§ Material shown

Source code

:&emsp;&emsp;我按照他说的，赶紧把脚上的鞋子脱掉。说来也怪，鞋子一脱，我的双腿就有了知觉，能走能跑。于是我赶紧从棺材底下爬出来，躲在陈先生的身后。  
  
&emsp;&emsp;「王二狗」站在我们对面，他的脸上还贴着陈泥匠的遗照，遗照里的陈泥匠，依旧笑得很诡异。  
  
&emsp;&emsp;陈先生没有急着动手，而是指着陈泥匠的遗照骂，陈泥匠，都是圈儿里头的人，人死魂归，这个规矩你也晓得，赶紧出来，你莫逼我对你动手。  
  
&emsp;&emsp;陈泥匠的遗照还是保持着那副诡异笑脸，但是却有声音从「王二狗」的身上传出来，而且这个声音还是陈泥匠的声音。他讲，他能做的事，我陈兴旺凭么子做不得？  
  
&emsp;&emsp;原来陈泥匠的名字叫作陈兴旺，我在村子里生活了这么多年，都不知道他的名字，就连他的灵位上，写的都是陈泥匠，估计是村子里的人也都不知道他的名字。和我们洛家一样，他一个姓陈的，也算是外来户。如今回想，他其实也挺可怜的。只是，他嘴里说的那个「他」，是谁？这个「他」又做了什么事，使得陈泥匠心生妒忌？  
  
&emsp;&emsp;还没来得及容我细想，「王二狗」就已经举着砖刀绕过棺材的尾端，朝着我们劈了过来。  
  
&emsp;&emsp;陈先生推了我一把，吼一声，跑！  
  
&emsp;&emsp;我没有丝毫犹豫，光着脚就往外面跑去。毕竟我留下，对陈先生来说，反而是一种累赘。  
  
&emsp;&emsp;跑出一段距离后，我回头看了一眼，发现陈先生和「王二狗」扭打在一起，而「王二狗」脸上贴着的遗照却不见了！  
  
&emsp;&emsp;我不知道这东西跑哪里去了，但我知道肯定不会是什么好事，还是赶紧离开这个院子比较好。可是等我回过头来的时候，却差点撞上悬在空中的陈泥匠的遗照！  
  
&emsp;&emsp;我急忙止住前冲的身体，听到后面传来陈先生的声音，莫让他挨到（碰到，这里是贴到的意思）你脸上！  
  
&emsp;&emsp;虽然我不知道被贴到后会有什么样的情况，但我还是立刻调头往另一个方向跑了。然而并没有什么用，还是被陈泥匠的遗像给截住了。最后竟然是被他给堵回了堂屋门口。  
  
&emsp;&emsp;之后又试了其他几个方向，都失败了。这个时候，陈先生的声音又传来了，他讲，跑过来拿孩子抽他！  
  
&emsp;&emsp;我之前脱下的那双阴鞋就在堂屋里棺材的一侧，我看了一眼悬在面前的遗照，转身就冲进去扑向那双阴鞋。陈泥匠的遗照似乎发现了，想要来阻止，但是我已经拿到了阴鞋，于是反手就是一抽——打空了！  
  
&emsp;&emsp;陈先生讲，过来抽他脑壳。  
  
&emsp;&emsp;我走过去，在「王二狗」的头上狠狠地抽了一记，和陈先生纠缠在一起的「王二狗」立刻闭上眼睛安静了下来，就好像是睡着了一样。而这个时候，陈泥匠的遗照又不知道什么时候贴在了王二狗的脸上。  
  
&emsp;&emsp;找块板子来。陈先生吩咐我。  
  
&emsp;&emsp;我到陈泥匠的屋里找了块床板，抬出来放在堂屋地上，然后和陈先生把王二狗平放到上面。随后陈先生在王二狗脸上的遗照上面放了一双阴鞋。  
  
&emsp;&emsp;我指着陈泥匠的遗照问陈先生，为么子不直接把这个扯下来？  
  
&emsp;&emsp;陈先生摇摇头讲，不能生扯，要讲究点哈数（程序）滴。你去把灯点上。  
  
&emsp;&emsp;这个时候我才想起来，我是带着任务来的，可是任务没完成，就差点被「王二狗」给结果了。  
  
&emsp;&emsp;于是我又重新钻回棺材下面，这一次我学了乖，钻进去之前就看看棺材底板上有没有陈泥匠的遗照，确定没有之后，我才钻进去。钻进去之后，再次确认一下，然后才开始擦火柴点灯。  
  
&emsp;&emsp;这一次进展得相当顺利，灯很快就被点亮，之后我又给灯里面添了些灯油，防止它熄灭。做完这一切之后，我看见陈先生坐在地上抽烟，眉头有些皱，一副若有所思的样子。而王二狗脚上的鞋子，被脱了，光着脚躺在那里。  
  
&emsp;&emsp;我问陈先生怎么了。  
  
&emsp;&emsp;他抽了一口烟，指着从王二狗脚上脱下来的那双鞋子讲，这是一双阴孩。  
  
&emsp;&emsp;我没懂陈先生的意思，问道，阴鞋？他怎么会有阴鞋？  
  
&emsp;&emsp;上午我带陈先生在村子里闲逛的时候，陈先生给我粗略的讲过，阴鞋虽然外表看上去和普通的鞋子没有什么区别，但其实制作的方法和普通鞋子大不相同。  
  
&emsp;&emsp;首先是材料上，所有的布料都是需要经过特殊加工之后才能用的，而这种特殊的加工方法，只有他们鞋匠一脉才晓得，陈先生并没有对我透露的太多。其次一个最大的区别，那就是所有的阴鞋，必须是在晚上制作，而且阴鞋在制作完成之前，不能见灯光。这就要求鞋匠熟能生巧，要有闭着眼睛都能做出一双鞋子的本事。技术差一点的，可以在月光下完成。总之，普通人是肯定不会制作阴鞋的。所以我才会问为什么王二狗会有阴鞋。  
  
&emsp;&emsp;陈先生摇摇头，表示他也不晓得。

§ Activity
Extract every line of the source text above that contains the string "估计是村子里的人也都不知道他的名字".

§ Result below
&emsp;&emsp;原来陈泥匠的名字叫作陈兴旺，我在村子里生活了这么多年，都不知道他的名字，就连他的灵位上，写的都是陈泥匠，估计是村子里的人也都不知道他的名字。和我们洛家一样，他一个姓陈的，也算是外来户。如今回想，他其实也挺可怜的。只是，他嘴里说的那个「他」，是谁？这个「他」又做了什么事，使得陈泥匠心生妒忌？  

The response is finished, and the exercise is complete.